For more information and pictures ask!


----------



## equiniphile (Aug 16, 2009)

More info? Pics? Location? Price?


----------



## Joe4d (Sep 1, 2011)

howabout SOME information, like any at all


----------



## Golden Horse (Feb 20, 2010)

Plenty of info in the title, just missing the vital bits like



> Pics? Location? Price?


----------



## waresbear (Jun 18, 2011)

The OP said to ask, so we asked but we didn't say the magic word.....


----------



## Golden Horse (Feb 20, 2010)

waresbear said:


> the op said to ask, so we asked but we didn't say the magic word.....



now?????


----------



## waresbear (Jun 18, 2011)

LOL, Puh-Lezzzzzzzzzzzzzzz?????


----------



## Saddlebag (Jan 17, 2011)

Trailer could be in Timbucktoo in a junk yard for all the info we've been given.


----------



## waresbear (Jun 18, 2011)

Great, I was searching for a Timbucktoo junkyard trailer!


----------



## Golden Horse (Feb 20, 2010)

Well you struck lucky then, Wares :rofl::rofl::rofl:


----------



## JumperCrazy (Sep 7, 2012)

Sorry I did not get a chance to add more information. The price is $14,000 obo the trailer is located in La Crosse, WI.
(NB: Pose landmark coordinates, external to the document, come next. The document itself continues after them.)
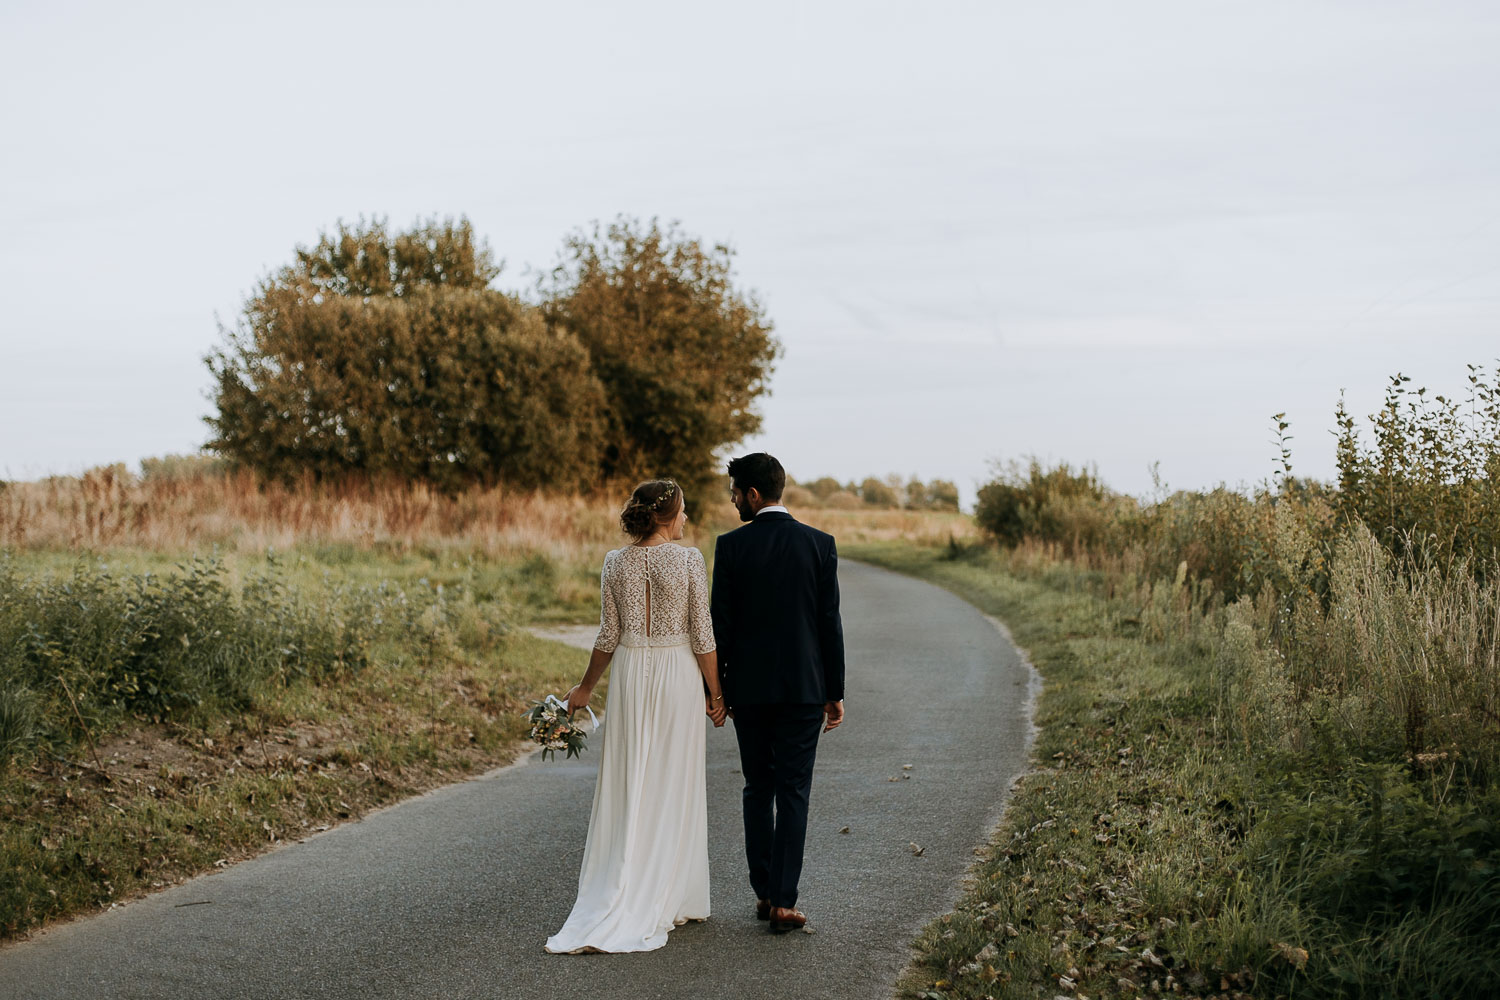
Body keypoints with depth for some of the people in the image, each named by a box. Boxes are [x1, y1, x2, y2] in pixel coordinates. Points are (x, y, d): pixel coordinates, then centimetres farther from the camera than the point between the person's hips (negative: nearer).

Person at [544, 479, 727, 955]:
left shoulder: (615, 562, 1)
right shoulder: (689, 560, -9)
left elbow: (608, 636, 3)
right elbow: (702, 634, -9)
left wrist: (585, 687, 15)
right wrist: (715, 691, 0)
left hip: (630, 675, 3)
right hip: (678, 675, -3)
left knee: (625, 788, 8)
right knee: (673, 789, 6)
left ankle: (613, 904, 8)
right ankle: (672, 901, 12)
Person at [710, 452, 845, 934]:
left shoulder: (730, 546, -6)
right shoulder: (819, 543, -3)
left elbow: (721, 624, -4)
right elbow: (829, 622, -2)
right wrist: (834, 692, 5)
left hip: (748, 689, 0)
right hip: (804, 688, 0)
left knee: (757, 790, 13)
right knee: (793, 793, 2)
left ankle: (764, 893, 17)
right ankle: (783, 900, -1)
http://www.facebook.com/media/set/?set=a.187666098427.156914.763818427&type=3


----------



## natisha (Jan 11, 2011)

Wow, that's pretty clean for a 12 year old trailer. Has it always been in WI?


----------



## JumperCrazy (Sep 7, 2012)

Thank you and yes it has
_Posted via Mobile Device_


----------



## WickedNag (Sep 7, 2010)

I am so putting an awning on my 4 star this year. I keep thinking I should downsize to a two horse now but..... I love my 4 star  
Nice trailer good price, you shouldn't have it too long!


----------



## waresbear (Jun 18, 2011)

That is NOT a junkyard trailer from Timbucktoo, my search continues! OP, that trailer appears to be in very good condition & priced low, I doubt you will have any problem selling it.


----------